Chantal looks up to the ceiling, crossing her legs on the bed and grabbing a bag of Doritos from my hand. “I’ll dodge it until I can’t dodge it anymore. It’s what we have to do, right?” She pops a Dorito in her mouth, looking so beautiful.

We are so resigned to do what our coven tells us to, and it sickens me. Bastian always said I could change things, but I didn’t have the faith that I could.

“You’re happy you’re pregnant now, right? Minus the whole boy thing. You were happy.”

“Yeah, but that’s because he’s Bastian’s. And it wasn’t forced. It just happened. Chantal,” I say, grasping her hand swiftly. “Try to find love so it feels worth it. I hate the idea of you being pressured into what they were starting with me.”

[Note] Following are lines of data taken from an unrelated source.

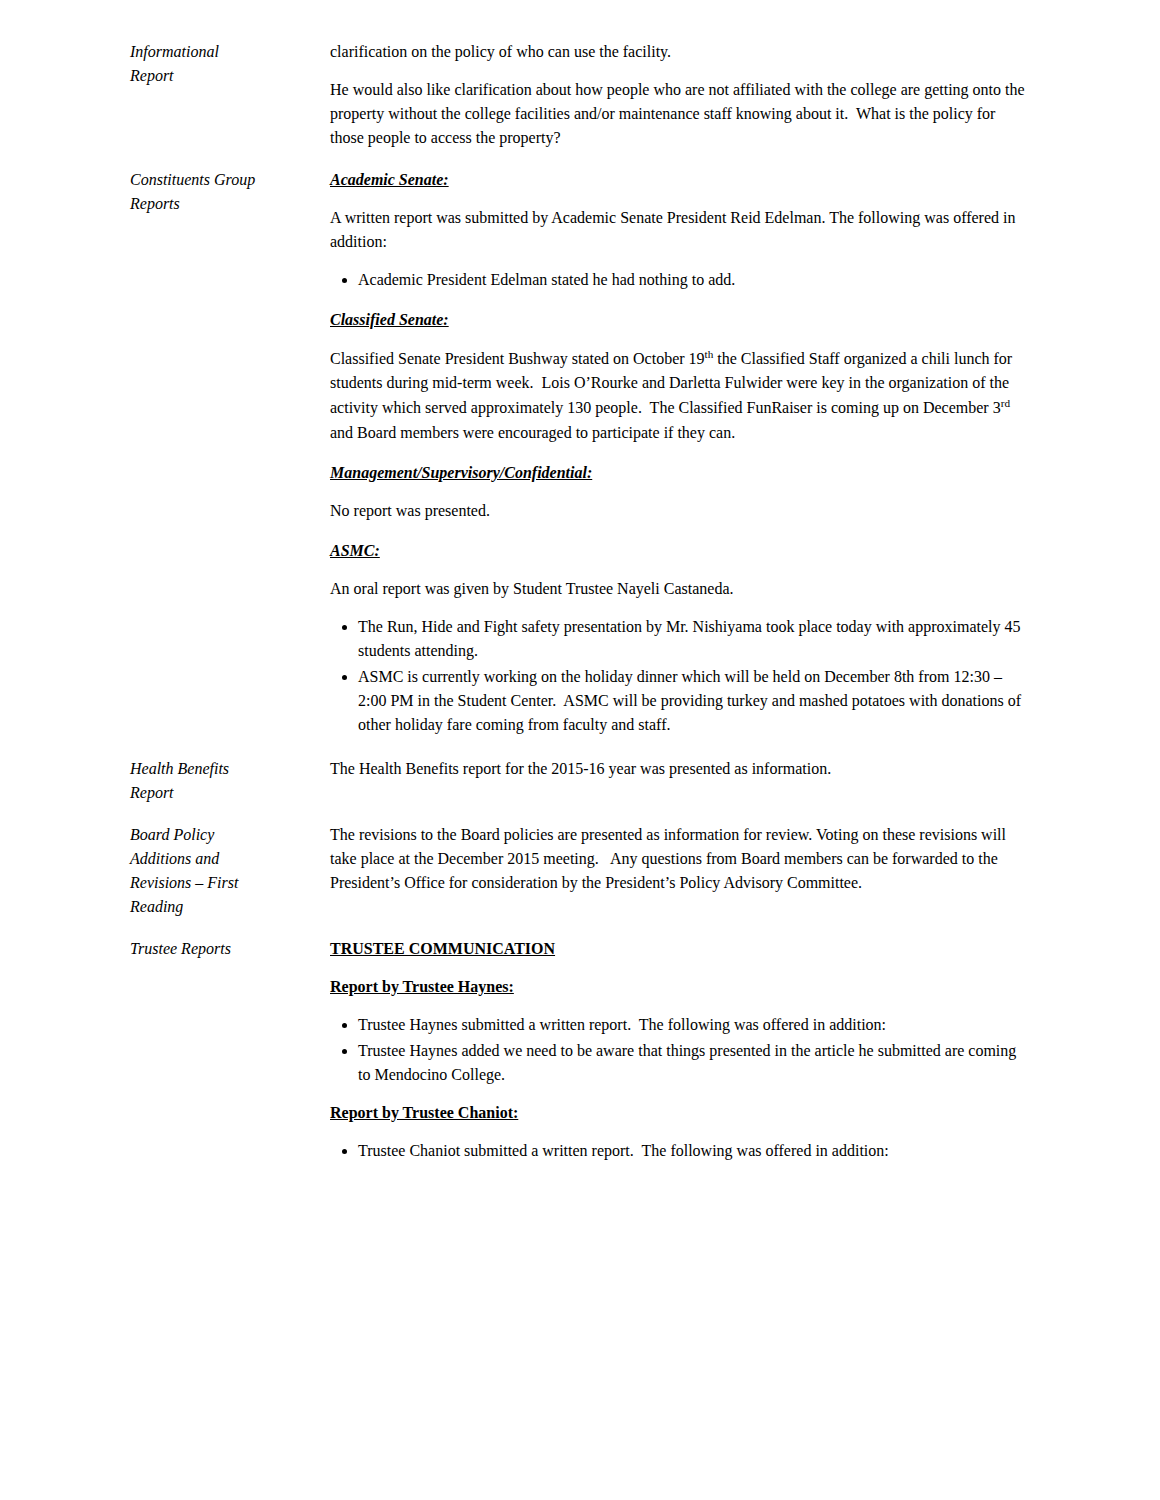Informational
Report
clarification on the policy of who can use the facility.
He would also like clarification about how people who are not affiliated with the college are getting onto the property without the college facilities and/or maintenance staff knowing about it. What is the policy for those people to access the property?
Constituents Group
Reports
Academic Senate:
A written report was submitted by Academic Senate President Reid Edelman. The following was offered in addition:
Academic President Edelman stated he had nothing to add.
Classified Senate:
Classified Senate President Bushway stated on October 19th the Classified Staff organized a chili lunch for students during mid-term week. Lois O’Rourke and Darletta Fulwider were key in the organization of the activity which served approximately 130 people. The Classified FunRaiser is coming up on December 3rd and Board members were encouraged to participate if they can.
Management/Supervisory/Confidential:
No report was presented.
ASMC:
An oral report was given by Student Trustee Nayeli Castaneda.
The Run, Hide and Fight safety presentation by Mr. Nishiyama took place today with approximately 45 students attending.
ASMC is currently working on the holiday dinner which will be held on December 8th from 12:30 – 2:00 PM in the Student Center. ASMC will be providing turkey and mashed potatoes with donations of other holiday fare coming from faculty and staff.
Health Benefits
Report
The Health Benefits report for the 2015-16 year was presented as information.
Board Policy
Additions and
Revisions – First
Reading
The revisions to the Board policies are presented as information for review. Voting on these revisions will take place at the December 2015 meeting. Any questions from Board members can be forwarded to the President’s Office for consideration by the President’s Policy Advisory Committee.
Trustee Reports
TRUSTEE COMMUNICATION
Report by Trustee Haynes:
Trustee Haynes submitted a written report. The following was offered in addition:
Trustee Haynes added we need to be aware that things presented in the article he submitted are coming to Mendocino College.
Report by Trustee Chaniot:
Trustee Chaniot submitted a written report. The following was offered in addition:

“It’s not so bad. It’s what we were meant to do, right?” Her lashes flicker, her mind convincing her.

“Yeah. But it should be our choice when we’re ready.” I sit up and reach for the bag of chips, but she snatches it away, a snarky look on her face.

“Chantal. Give me the chips.”

“Your mom told me you’re eating too much salt, and have you looked at your feet lately?” She blows out her cheeks and widens her eyes, then mouths, “Huge.”

“Chantal. Give me the chips. They are the only thing I have left in this godforsaken life.”

“Too bad,” she sings and throws the bag in the air. Above us, the bag of chips bursts open, but instead of sinking to the floor, every chip floats from the bag, hovering above us. All the broken pieces dance in the air like little stars. “Get them yourself.” She laughs, the chips circulating above our heads. “Oh, but that would mean you have to get up, wouldn’t you?”

“You bitch,” I say, fighting the laugh inside me.

“Get em! Just dancing in the air, begging to be eaten.” She giggles, and I sneer, trying to think of something devious I could do with the chips to get back at her, but as my thoughts run wild with different ideas, the sound of a knock on the front door freezes us.